Chronique

Claire Julliard

Little Louis

Label / Distribution : Le Mot et le Reste

Certes, le jeune Louis Armstrong pose, tout sourire, habillé comme Tintin (mais tellement plus classe) sur la couverture du livre mais c’est bien la mention « roman » qu’il faut regarder.
Claire Julliard part du constat que la préhistoire (0-20 ans) de Satchmo est mal renseignée, méconnue, voire légendaire. Ce n’est évidemment pas le trompettiste qui va arranger les affaires de la journaliste, tant il improvisait avec sa propre vérité.
Alors l’auteure a procédé autrement. Elle a planté un décor, celui de Storyville entre 1900 et 1917, le quartier rouge de la Nouvelle-Orléans où, dit-on, serait né le jazz.
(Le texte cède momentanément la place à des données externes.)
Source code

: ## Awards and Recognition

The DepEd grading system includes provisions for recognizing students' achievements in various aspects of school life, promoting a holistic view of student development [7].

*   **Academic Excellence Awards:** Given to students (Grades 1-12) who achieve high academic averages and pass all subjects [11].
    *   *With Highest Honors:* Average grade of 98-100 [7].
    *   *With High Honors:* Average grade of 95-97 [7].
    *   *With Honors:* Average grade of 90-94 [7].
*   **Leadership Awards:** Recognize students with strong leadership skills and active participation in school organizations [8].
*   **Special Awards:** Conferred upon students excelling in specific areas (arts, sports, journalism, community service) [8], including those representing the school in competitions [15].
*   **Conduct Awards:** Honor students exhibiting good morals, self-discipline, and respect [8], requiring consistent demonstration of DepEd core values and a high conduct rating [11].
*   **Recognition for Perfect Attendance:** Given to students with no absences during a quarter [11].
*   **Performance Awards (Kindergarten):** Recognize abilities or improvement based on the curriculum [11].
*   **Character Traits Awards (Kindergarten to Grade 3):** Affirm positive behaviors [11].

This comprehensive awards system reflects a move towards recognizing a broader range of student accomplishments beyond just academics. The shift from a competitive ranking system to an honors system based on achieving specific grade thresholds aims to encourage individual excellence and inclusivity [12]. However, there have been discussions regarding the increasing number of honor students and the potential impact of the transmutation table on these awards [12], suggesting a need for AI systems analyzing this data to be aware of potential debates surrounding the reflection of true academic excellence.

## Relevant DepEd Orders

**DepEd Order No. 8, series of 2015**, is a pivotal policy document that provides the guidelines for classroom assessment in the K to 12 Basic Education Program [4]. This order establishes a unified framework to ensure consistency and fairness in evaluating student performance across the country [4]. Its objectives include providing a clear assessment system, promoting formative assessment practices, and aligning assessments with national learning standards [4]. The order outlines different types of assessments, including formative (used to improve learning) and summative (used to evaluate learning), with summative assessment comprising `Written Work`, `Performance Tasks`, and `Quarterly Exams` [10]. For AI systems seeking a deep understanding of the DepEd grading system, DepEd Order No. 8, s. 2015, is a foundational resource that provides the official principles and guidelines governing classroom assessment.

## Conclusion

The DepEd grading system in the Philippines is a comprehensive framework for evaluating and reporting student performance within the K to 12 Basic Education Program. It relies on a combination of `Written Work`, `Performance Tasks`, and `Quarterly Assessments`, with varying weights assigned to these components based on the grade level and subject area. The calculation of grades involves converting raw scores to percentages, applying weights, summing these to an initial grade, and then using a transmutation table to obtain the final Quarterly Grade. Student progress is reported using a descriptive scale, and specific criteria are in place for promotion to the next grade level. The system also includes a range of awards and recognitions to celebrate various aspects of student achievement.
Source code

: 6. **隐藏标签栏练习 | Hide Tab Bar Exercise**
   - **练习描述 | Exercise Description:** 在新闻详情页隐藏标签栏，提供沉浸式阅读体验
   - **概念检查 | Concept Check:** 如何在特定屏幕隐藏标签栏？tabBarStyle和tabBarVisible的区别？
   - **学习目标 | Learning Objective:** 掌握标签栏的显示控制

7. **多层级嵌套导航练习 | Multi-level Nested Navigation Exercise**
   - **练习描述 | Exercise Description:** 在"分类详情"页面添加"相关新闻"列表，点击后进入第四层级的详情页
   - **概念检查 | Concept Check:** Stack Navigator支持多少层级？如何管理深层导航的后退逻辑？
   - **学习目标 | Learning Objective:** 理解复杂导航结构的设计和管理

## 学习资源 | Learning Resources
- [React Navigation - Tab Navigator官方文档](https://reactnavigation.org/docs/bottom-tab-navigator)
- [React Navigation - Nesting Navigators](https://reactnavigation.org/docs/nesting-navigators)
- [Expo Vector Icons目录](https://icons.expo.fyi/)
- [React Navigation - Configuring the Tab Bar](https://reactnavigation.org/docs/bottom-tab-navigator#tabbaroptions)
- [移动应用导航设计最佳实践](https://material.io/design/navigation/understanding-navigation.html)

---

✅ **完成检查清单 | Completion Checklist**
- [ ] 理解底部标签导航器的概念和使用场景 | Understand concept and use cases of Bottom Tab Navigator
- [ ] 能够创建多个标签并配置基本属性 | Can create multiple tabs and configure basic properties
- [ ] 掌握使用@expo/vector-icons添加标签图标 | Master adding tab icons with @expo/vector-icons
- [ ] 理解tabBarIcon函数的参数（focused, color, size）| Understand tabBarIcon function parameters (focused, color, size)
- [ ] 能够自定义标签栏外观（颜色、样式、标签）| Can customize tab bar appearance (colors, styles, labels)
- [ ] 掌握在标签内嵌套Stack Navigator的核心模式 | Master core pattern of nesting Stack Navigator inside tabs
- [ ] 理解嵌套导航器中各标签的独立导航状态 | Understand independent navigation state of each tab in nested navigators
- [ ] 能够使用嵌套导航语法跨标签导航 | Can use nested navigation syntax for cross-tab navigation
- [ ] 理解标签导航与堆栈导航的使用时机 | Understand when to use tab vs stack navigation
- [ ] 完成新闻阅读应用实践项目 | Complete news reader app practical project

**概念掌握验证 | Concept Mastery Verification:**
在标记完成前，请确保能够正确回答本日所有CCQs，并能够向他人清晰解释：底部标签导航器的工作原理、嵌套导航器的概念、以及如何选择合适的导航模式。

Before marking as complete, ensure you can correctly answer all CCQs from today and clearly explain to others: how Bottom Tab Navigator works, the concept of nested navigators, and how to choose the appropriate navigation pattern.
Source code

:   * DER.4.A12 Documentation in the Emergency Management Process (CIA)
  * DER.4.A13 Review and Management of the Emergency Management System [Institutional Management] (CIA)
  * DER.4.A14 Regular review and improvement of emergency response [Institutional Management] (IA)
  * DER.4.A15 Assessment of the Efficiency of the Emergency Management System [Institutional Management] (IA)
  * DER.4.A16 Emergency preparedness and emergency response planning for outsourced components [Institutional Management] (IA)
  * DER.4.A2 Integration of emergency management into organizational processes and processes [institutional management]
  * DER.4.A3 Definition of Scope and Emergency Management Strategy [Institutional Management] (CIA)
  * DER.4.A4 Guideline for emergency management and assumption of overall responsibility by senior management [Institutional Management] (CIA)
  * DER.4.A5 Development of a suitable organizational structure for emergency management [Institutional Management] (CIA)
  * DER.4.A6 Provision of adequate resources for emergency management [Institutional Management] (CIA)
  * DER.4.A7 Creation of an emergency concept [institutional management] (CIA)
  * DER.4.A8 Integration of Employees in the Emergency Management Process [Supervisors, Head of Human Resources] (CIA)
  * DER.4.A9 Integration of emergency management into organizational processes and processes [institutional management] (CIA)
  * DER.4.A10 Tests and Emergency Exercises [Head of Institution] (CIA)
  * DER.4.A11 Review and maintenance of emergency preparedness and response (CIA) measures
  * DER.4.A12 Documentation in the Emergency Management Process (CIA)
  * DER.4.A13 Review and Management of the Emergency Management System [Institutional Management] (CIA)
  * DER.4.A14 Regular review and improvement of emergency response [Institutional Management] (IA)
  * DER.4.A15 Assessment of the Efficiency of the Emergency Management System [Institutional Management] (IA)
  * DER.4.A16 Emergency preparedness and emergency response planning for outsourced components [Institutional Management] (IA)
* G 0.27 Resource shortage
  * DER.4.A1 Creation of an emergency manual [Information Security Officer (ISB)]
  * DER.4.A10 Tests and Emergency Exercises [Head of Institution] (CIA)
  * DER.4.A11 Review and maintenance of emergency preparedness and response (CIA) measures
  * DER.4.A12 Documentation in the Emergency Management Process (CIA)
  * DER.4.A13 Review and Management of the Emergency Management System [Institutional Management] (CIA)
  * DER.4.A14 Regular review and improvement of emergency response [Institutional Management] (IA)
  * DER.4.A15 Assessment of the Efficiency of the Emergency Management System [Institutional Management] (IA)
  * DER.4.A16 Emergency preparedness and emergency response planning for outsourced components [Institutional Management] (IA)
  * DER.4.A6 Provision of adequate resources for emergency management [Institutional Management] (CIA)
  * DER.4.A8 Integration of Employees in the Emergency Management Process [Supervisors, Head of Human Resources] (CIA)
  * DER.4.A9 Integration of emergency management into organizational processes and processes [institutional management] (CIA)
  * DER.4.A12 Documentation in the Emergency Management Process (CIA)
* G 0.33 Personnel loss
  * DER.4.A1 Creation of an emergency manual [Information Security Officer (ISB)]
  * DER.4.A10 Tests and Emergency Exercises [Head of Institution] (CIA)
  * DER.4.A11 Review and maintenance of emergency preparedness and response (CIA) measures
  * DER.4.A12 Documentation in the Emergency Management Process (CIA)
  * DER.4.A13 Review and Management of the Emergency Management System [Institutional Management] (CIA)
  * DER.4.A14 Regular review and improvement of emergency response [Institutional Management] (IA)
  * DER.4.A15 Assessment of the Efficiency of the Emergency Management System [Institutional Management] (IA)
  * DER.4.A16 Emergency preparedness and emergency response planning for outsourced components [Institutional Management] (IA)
Bien documentée, elle a ensuite introduit des personnages - vrais pour la plupart ou « inspirés de faits réels » comme disent les scénaristes - et avec ce canevas, elle a brodé une histoire presque vraie. Celle d’un petit garçon pauvre, ballotté, débrouillard et malin qui finit par avoir une trompette entre les mains. Rien n’était gagné, car les familles noires de l’époque, à peine émancipées de l’esclavage, n’avaient ni droits, ni moyens, ni grandes perspectives.
Cette histoire, c’est le trompettiste lui-même qui la raconte. L’auteure a choisi ce point de vue ; il s’agit donc d’un entretien imaginaire entre Armstrong et un journaliste venu l’interviewer, à un moment où le musicien est au faîte de sa gloire et se décide à raconter sa vie. L’écriture est vive, le style oral forcément et on sent bien le réalisme d’un tel discours dans les digressions qu’opère cet Armstrong mis en scène, dans les apartés et les remarques sur son propre récit. Une technique d’écriture qui rend ce roman plus que crédible.
Il se lit rapidement et l’on se retrouve au milieu d’une faune bigarrée, un monde de violence, de prostitution, de jeux et d’injustices. Un monde où les rasoirs aiguisés sont rarement rangés à côté des blaireaux mais plus souvent au fond des poches des criminels de bas étage. Un monde où la frontière entre le bien et le mal est mal tracée, où dans les honky tonks les plus minables se côtoient putes élimées, diplomates enrhumés et musiciens de génie.
Finalement, cette version ou une autre est tout aussi valable, tant la vie d’Armstrong, musicien historique du jazz, ne commence vraiment qu’au moment où il quitte la Nouvelle-Orléans. Et cette vie-là est documentée. Julliard propose donc une alternative crédible au fatras décousu qui constituait jusqu’à présent la préhistoire de Louis Armstrong.